EXTRACTED TEXT:
++++++++++
Medicines Use Reviews and structured medication reviews. When reviewing a woman's medication who has known cardiovascular risk factors but is not on a statin, pharmacists can explore whether this has been discussed with her GP. This is not about second-guessing prescribing decisions — it is about ensuring the conversation has happened.
Counselling on side effects. When a woman is newly prescribed a statin, clear counselling about what to expect, the difference between common early symptoms (which often resolve) and rare serious adverse effects, and the importance of reporting persistent muscle pain rather than simply stopping the medicine, can improve adherence. According to NICE, patients should be advised to report unexplained muscle pain, tenderness or weakness promptly.
Menopause-aware conversations. For women approaching or going through menopause, pharmacists can signpost that cardiovascular risk changes at this life stage and that a fresh risk assessment may be worthwhile — particularly if their last QRISK3 was calculated pre-menopause. PharmSee's salary and jobs data shows growing demand for pharmacists with clinical consultation skills, reflecting the expanding scope of these conversations.
Addressing common patient questions
Pharmacists frequently encounter questions about statins from women patients:
"Do statins work differently in women?" The relative risk reduction is the same. The absolute benefit depends on baseline risk, not sex.
"I've heard statins cause muscle problems — is this worse in women?" Randomised trial data does not show higher rates of confirmed myopathy in women. Some observational studies report higher symptom rates, but these may reflect reporting differences rather than biological differences. The key message: report symptoms to your pharmacist or GP rather than stopping the medicine unilaterally.
"I'm going through menopause — should I be on a statin?" Menopause itself is not an indication for statin therapy, but the lipid changes associated with menopause may shift cardiovascular risk. A QRISK3 reassessment through the GP is the appropriate next step.
"Can I take a statin with HRT?" There is no contraindication to concurrent use of statins and hormone replacement therapy. Both address different aspects of cardiovascular and menopausal health.
What the data does not show
This article draws on published meta-analyses and NICE guidance rather than PharmSee's own dataset. PharmSee does not hold prescribing data — its pharmacy search and job listings cover the workforce and service landscape rather than individual prescribing patterns. The prescribing gap data cited comes from published academic studies using CPRD and QResearch databases.
Sources
- Cholesterol Treatment Trialists' Collaboration. Efficacy and safety of statin therapy in older people: a meta-analysis of individual participant data from 28 randomised controlled trials. The Lancet, 2019.
- Cholesterol Treatment Trialists' Collaboration. Efficacy and safety of LDL-lowering therapy among men and women: meta-analysis of individual data from 174,000 participants in 27 randomised trials. The Lancet, 2015.
- NICE Clinical Guideline 181: Cardiovascular disease: risk assessment and reduction, including lipid modification (updated 2023).
- British Heart Foundation. Women and heart disease statistics, 2024.
- Patel R et al. Sex differences in statin initiation in England. British Journal of General Practice, 2023.
++++++++++
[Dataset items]
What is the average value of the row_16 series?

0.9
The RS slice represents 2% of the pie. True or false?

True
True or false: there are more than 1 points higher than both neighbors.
++++++++++
WORK INSTRUCTIONS: Reproduce the passage on statins for women word for word, starting at "Addressing common patient" and running down to "the medicine unilaterally.".

EXPECTED ANSWER:
Addressing common patient questions
Pharmacists frequently encounter questions about statins from women patients:
"Do statins work differently in women?" The relative risk reduction is the same. The absolute benefit depends on baseline risk, not sex.
"I've heard statins cause muscle problems — is this worse in women?" Randomised trial data does not show higher rates of confirmed myopathy in women. Some observational studies report higher symptom rates, but these may reflect reporting differences rather than biological differences. The key message: report symptoms to your pharmacist or GP rather than stopping the medicine unilaterally.